# Preserving Eggs



## cybergranny (Mar 11, 2011)

My friend sent me this link today about saving eggs. No dehydrating, freezing, cooking and drying.......Preparedness Pro » Blog Archive » Eggsactly Right


----------



## *Andi (Nov 8, 2009)

I have used lard much in the same way, which worked well also.

Thanks for posting.:2thumb:


----------



## rwc1969 (Jul 13, 2009)

That's interesting, thanks. I'll have to give it a try with a few eggs.


----------



## snappy1 (Sep 2, 2010)

Wonder if that works as well down South. Even keeping them as cool as possible with no refrig., I have my doubts. Guess I will try it when we get moved.


----------



## *Andi (Nov 8, 2009)

snappy1 said:


> Wonder if that works as well down South. Even keeping them as cool as possible with no refrig., I have my doubts. Guess I will try it when we get moved.


A root cellar or a spring house in the south ... should work.


----------



## lotsoflead (Jul 25, 2010)

I'm going to try it with a dozen this morning.
before many people had refrigeration we would buy a case or gross of eggs in Nov to store in the root cellar to use all winter, if the water trick had been heard of, we didn't know about it, that's where bad eggs will float if they're no good.we went by the smell, but we also sold and traded eggs so they were not a problem on the farm.
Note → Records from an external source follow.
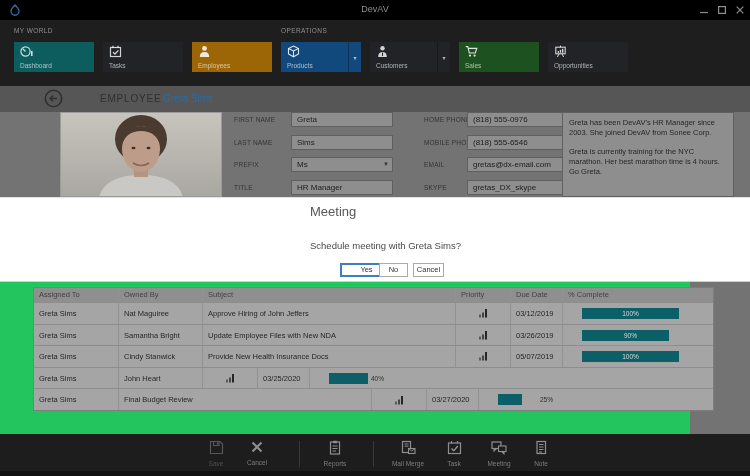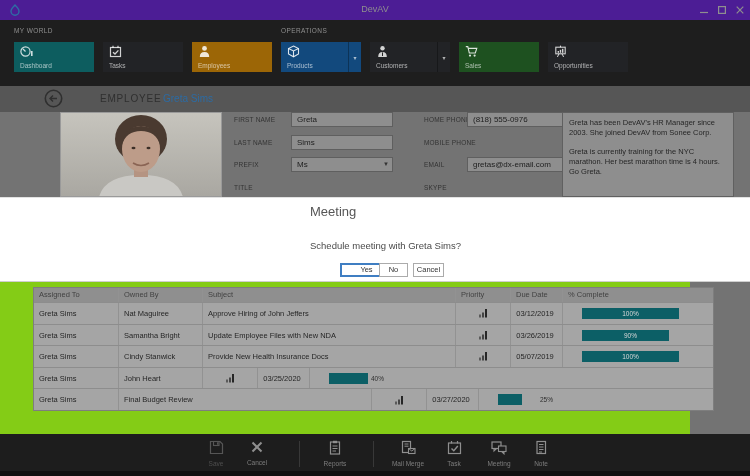--- a/index.html
+++ b/index.html
@@ -1,21 +1,21 @@
 <!DOCTYPE html>
 <html><head>
 <meta charset="utf-8">
 <style>
   * { margin:0; padding:0; box-sizing:border-box; }
   html,body { background:#3a3a3a; }
   body { font-family:"Liberation Sans","DejaVu Sans",sans-serif; }
   #app { position:relative; width:750px; height:476px; overflow:hidden; background:#737373; outline:1px solid #111; }
 
   
-  .titlebar { position:absolute; left:0; top:0; width:750px; height:20px; background:#4c1d95; }
+  .titlebar { position:absolute; left:0; top:0; width:750px; height:20px; background:#000000; }
   .titlebar .logo { position:absolute; left:8px; top:3px; width:14px; height:14px; }
   .titlebar .wtitle { position:absolute; left:0; right:0; top:4px; text-align:center; font-size:9px; color:#8f8f8f; }
   .winbtn { position:absolute; top:0; width:17px; height:19px; display:flex; align-items:center; justify-content:center; }
   .winbtn svg { display:block; }
 
   
   .ribbon { position:absolute; left:0; top:20px; width:750px; height:66px; background:#1e1e1e; }
   .grouplabel { position:absolute; top:7px; font-size:6.5px; letter-spacing:.4px; color:#8f8f8f; }
   .tile { position:absolute; top:22px; width:80px; height:30px; background:#222326; cursor:pointer; }
   .tile .ticon { position:absolute; left:6px; top:3px; width:13px; height:13px; }
@@ -43,31 +43,31 @@
 
   
   .dialog { position:absolute; left:0; top:197px; width:750px; height:85px; background:#ffffff; border-top:1px solid #e2e2e2; border-bottom:1px solid #cfcfcf; }
   .dlg-title { position:absolute; left:310px; top:6px; font-size:13px; color:#565656; }
   .dlg-msg { position:absolute; left:310px; top:42px; font-size:9.5px; color:#4a4a4a; }
   .dlg-btn { position:absolute; top:65px; height:14px; background:#fff; border:1px solid #ababab; font-size:7.5px;
              color:#333; text-align:center; line-height:12px; cursor:pointer; }
   .dlg-btn.default { border:2px solid #3f7ec2; line-height:10px; }
 
   
-  .lowerarea { position:absolute; left:0; top:282px; width:690px; height:152px; background:#84cc16; }
+  .lowerarea { position:absolute; left:0; top:282px; width:690px; height:152px; background:#22c55e; }
   .grid { position:absolute; left:33px; top:5px; width:681px; background:#a5a5a5; border:1px solid #7e7e7e; }
   .grow { display:flex; height:21.6px; border-top:1px solid #8d8d8d; }
   .grow.head { height:14px; border-top:none; background:#8f8f8f; }
   .gcell { height:100%; padding-left:5px; font-size:7.5px; color:#262626; line-height:21.6px; border-right:1px solid #929292;
            white-space:nowrap; overflow:hidden; }
   .gcell:last-child { border-right:none; }
   .grow.head .gcell { color:#424242; line-height:14px; }
   .c0{width:85px;} .c1{width:84px;} .c2{width:253px;} .c3{width:55px;} .c4{width:52px;} .c5{width:150px;}
   .c3.body { display:flex; align-items:center; justify-content:center; padding-left:0; }
-  .c4.body { text-align:center; padding-right:8px; }
+  .c4.body { text-align:left; padding-right:8px; }
   .pbar-track { position:relative; margin:5px 0 0 14px; width:97px; height:11px; }
   .pbar-fill { position:absolute; left:0; top:0; height:11px; background:#0c5f66; }
   .pbar-label { position:absolute; left:0; top:0; width:97px; height:11px; text-align:center; font-size:6.5px; line-height:11px; }
 
   
   .toolbar { position:absolute; left:0; top:434px; width:750px; height:42px; background:#1d1d1d; }
   .toolbar .edge { position:absolute; left:0; bottom:0; width:750px; height:5px; background:#101010; }
   .tbitem { position:absolute; top:6px; width:48px; height:30px; text-align:center; cursor:pointer; }
   .tbitem svg { display:inline-block; }
   .tbitem .tblabel { margin-top:1px; font-size:6.5px; color:#7d7d7d; }
@@ -204,36 +204,49 @@
       </svg>
     </div>
 
     <div class="flabel" style="left:208px; top:0">FIRST NAME</div>
     <div class="fbox" style="left:265px; top:0; width:102px">Greta</div>
     <div class="flabel" style="left:208px; top:22.5px">LAST NAME</div>
     <div class="fbox" style="left:265px; top:22.5px; width:102px">Sims</div>
     <div class="flabel" style="left:208px; top:45px">PREFIX</div>
     <div class="fbox" style="left:265px; top:45px; width:102px"><span>Ms</span><span class="dd">▼</span></div>
     <div class="flabel" style="left:208px; top:67.5px">TITLE</div>
+    <div class="fbox" style="left:265px; top:67.5px; width:102px">HR Manager</div>
 
     <div class="flabel" style="left:398px; top:0">HOME PHONE</div>
     <div class="fbox" style="left:441px; top:0; width:112px"><span>(818) 555-0976</span>
       <svg class="ficon" viewBox="0 0 9 9">
           <path d="M8,7 L6.2,8.2 Q2.2,6.6 0.9,2.6 L2.6,1 L4.2,2.8 L3.2,4 Q4.2,5.8 6,6.2 L7,5.2 Z" fill="#222"></path>
         </svg>
     </div>
     <div class="flabel" style="left:398px; top:22.5px">MOBILE PHONE</div>
+    <div class="fbox" style="left:441px; top:22.5px; width:112px"><span>(818) 555-6546</span>
+      <svg class="ficon" viewBox="0 0 9 9">
+          <rect x="2.6" y="0.4" width="3.8" height="8.2" rx="0.8" fill="#222"></rect>
+          <rect x="3.6" y="7.1" width="1.8" height="0.7" fill="#999"></rect>
+        </svg>
+    </div>
     <div class="flabel" style="left:398px; top:45px">EMAIL</div>
     <div class="fbox" style="left:441px; top:45px; width:112px"><span>gretas@dx-email.com</span>
       <svg class="ficon" viewBox="0 0 9 9">
           <rect x="0.4" y="1.6" width="8.2" height="5.8" fill="#222"></rect>
           <path d="M0.4,1.6 L4.5,5 L8.6,1.6" fill="none" stroke="#8e8e8e" stroke-width="0.8"></path>
         </svg>
     </div>
     <div class="flabel" style="left:398px; top:67.5px">SKYPE</div>
+    <div class="fbox" style="left:441px; top:67.5px; width:112px"><span>gretas_DX_skype</span>
+      <svg class="ficon" viewBox="0 0 9 9">
+          <circle cx="4.5" cy="4.5" r="4" fill="#222"></circle>
+          <path d="M3,5.8 Q3.6,6.6 4.7,6.6 Q6,6.6 6,5.7 Q6,4.9 4.6,4.6 Q3.1,4.3 3.1,3.2 Q3.1,2.3 4.5,2.3 Q5.5,2.3 6,3" fill="none" stroke="#aaa" stroke-width="0.7"></path>
+        </svg>
+    </div>
 
     <div class="notes">
       <p>Greta has been DevAV's HR Manager since 2003. She joined DevAV from Sonee Corp.</p>
       <p>Greta is currently training for the NYC marathon. Her best marathon time is 4 hours. Go Greta.</p>
     </div>
   </div>
 
   <div class="dialog">
     <div class="dlg-title">Meeting</div>
     <div class="dlg-msg">Schedule meeting with Greta Sims?</div>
I have broke eggs one at a time, stirred it a little with 1/4 ts P of salt, put them in ice cube trays and frooze them, they were edible after six months, but not very tasty.


----------



## cybergranny (Mar 11, 2011)

My aunt had us wipe off the eggs with a slightly damp rag if they were dirty. She raised chickens for meat and eggs. I never knew why we didn't wash them. We're talking over 50 years ago. I have a thought......store bought eggs are sanitized. The lady in the article said that is what she used. So if you're raising your own chickens, do you think you have to wash them and then apply the mineral oil/lard?


----------



## *Andi (Nov 8, 2009)

I used only clean eggs from the hens house ... if they were "dirty" they were just used in day to day cooking. (after I cleaned them )

but that's just me ...


----------



## tsrwivey (Dec 31, 2010)

I've known people that kept their eggs in the kitchen cabinet & had done so all their lives. Butter, too.


----------



## *Andi (Nov 8, 2009)

Found this in an old post and thought it also may help.

How to Store Fresh Eggs


----------



## Jimmy24 (Apr 20, 2011)

*Andi said:


> A root cellar or a spring house in the south ... should work.


Not this far south....you will keep them inside where the a/c controls the enviroment. No spring houses or root cellars here. They would be just as hot...

My grandparents knew of this, but they said it was just to hot here. Worked well in the winter though.

Jimmy


----------



## wildone_uk (Aug 9, 2010)

many thanks for this,this is new to me so i will give it try this weekend.laurence


----------



## Centraltn (Feb 21, 2011)

U had chickens.. lots of em for years. Being Rhode Island Reds, primarily- with a few buff orpingtons for setting- they layed abundantly, and with a timed light in the coop, layed well even in winter. There were times, however that we were inundated with eggs.. so I had to learn how to keep them. 
You can also freeze them thusly: For cooking with the eggs (breakfasts etc) scramble them up.. a dozen or so at a time. Add a teaspoon of salt and scramble well. Pour these into ice cube trays and freeze. One cube = roughly 1 egg.
For use in baking or other cooking, scramble that doz up with 1 tsp of honey and freeze the same way. After the eggs are all frozen, transfer them into freezer bags.. labelled well - "for cooking" (for the ones with salt) and "for baking" on the bag holding the ones with honey.


----------



## *Andi (Nov 8, 2009)

Jimmy24 said:


> Not this far south....you will keep them inside where the a/c controls the enviroment. No spring houses or root cellars here. They would be just as hot...
> 
> My grandparents knew of this, but they said it was just to hot here. Worked well in the winter though.
> 
> Jimmy


I guess I was thinking more of a :shtf: where you have no a/c that controls the enviroment... My cellar stays right at 60 (give or take) in the summer. Yesterday the temps were in the mid 90's gaah and my cellar was 62 ... So is 62 a great temp for the cellar ... no, but better than in the house with temps near 90.  (I working on Not turning on the a/c ... We will see how that works ... )


----------